AN INNOVATIVE graduate training programme at the University of Manchester Institute of Science and Technology is helping to improve PhD submission rates and aid job hunting.
The Graduate Support Programme (Grasp) was started by UMIST's total technology unit in October 1994 in order to teach basic research skills to some 150 PhD students now expanded to 350. It is thought to be the first integrated programme of its kind.
First year PhD students attended Tuesday afternoon lectures covering 22 skills identified as integral to managing a doctoral research programme. Skills included were research methodology, project planning and control, resource and time management, using computers, report writing, academic English, ethics and presentation skills.
Lectures also covered management skills covering leadership and teamwork, managing meetings, assertiveness, planning for the future, communication skills, managing stress and product design and development.
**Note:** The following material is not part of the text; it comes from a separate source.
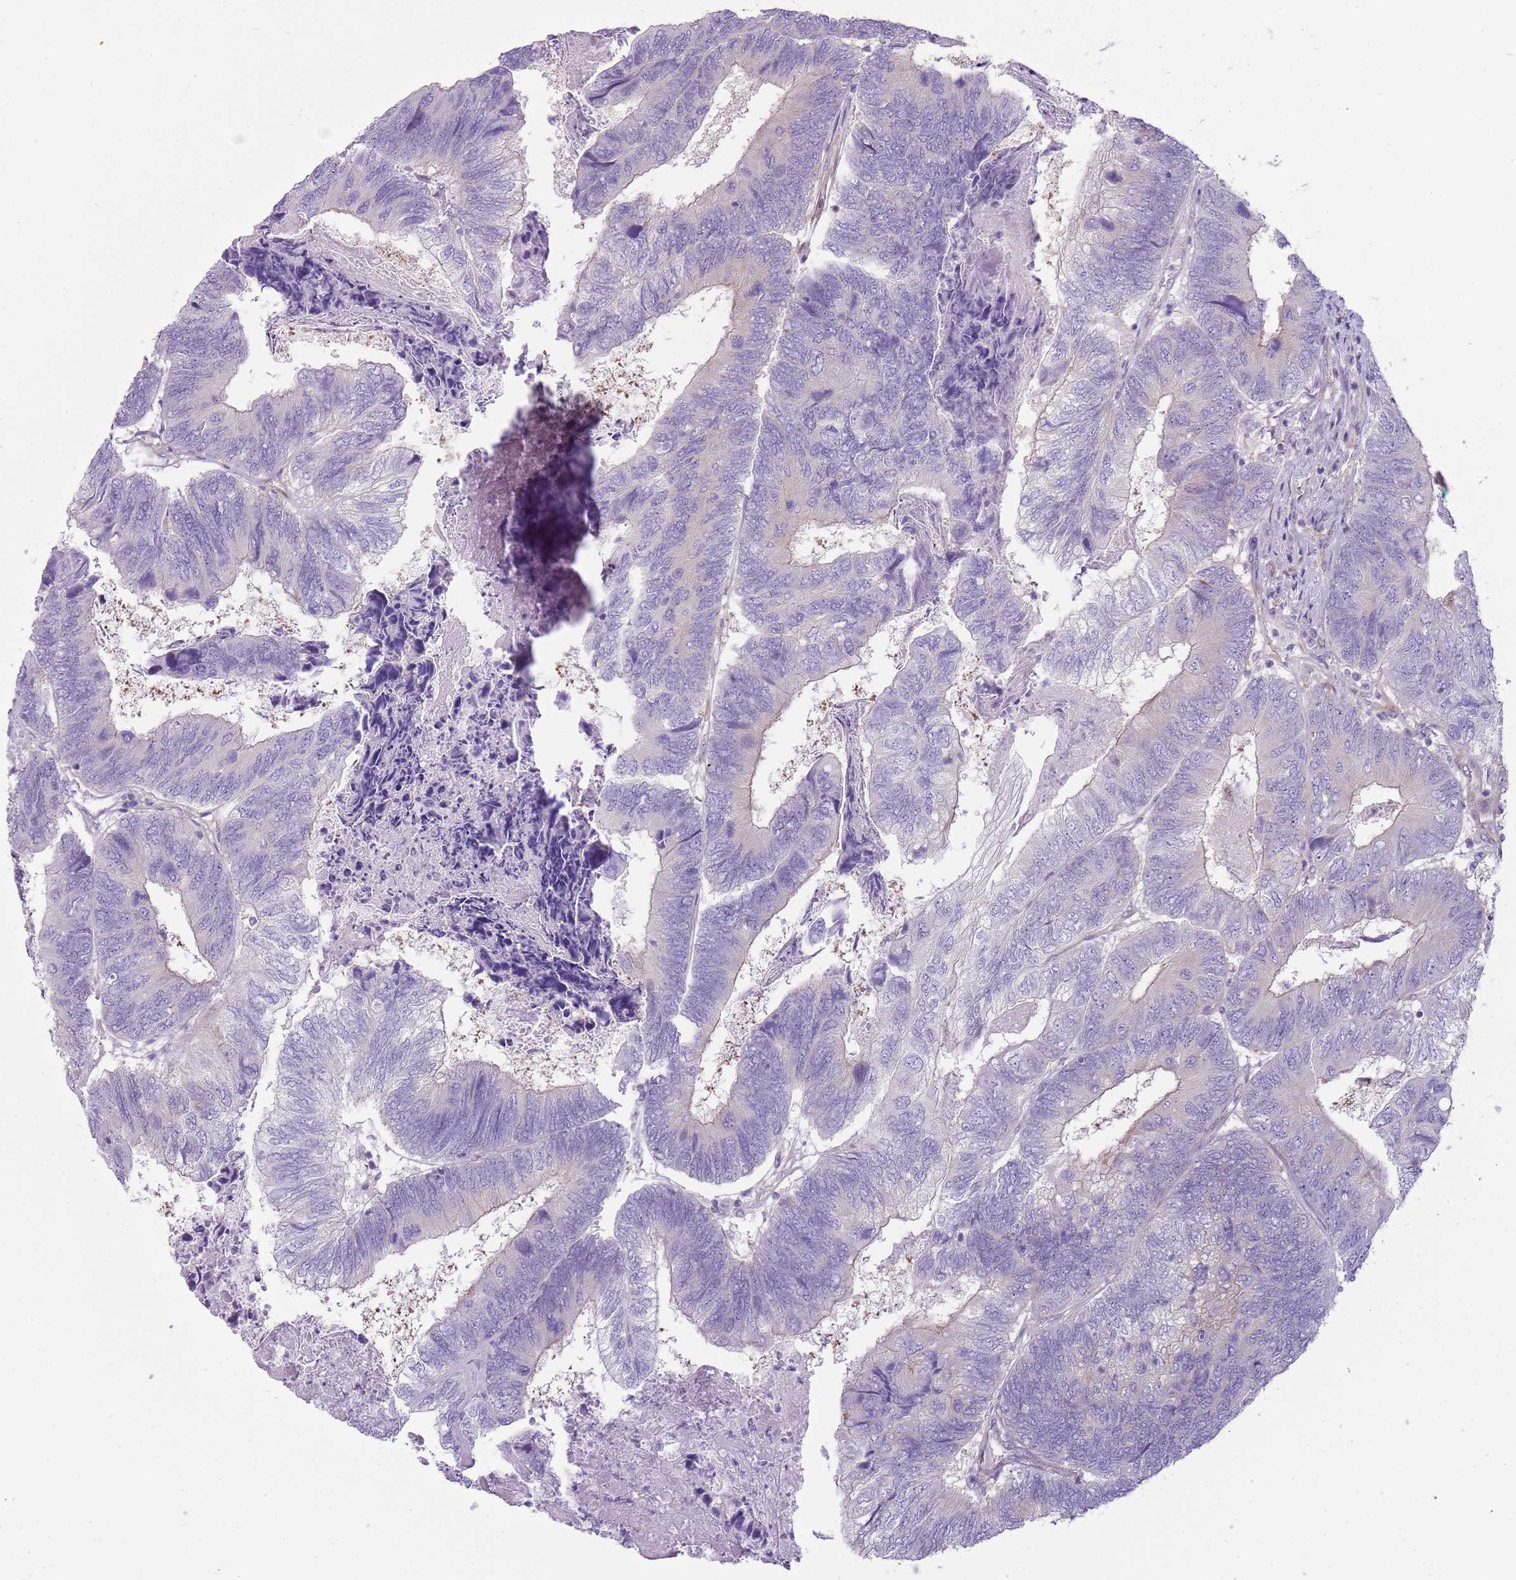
{"staining": {"intensity": "negative", "quantity": "none", "location": "none"}, "tissue": "colorectal cancer", "cell_type": "Tumor cells", "image_type": "cancer", "snomed": [{"axis": "morphology", "description": "Adenocarcinoma, NOS"}, {"axis": "topography", "description": "Colon"}], "caption": "Colorectal cancer was stained to show a protein in brown. There is no significant staining in tumor cells.", "gene": "SNX1", "patient": {"sex": "female", "age": 67}}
Final year PhDs attended a series of lecturers under the headings of industry, research skills and job-hunting skills. They learned about company structure, marketing, manufacturing, thesis writing, CV writing and job interviews.
Monitoring of and encouraging of attendance at the sessions was seen as a key issue. Certificates of completion were ruled out, being seen as pointless for doctoral students, while compulsory attendance was seen as too bureaucratic and likely to annoy students.
Experience has shown that the best approach is for supervisors to talk to their students both prior to the start of their project, to assess their training needs, and after the Grasp sessions. Supervisors can then work out whether students have been attending the lectures.
Peter Primrose, who works in the total technology unit, said: "The main aims of Grasp are to increase PhD submission rates and to help students make a successful transition to their future careers.
"Already feedback is being received from final-year students and this is being used to help improve the job-hunting element of the programme. Trying to improve PhD submission rates, however, is rather like steering a supertanker: it takes a long time between taking corrective action and seeing the results."
Computer-aided learning techniques are being developed to provide student feedback in a more structured way, allowing continual adjustment and improvement of the programme. It is also hoped to increase last year's 84 lecture hours in the first year programme to 300 hours, amounting to around 20 per cent of a first year PhD.
It is also possible that a shorter training programme may be designed for exam and dissertation MSc students.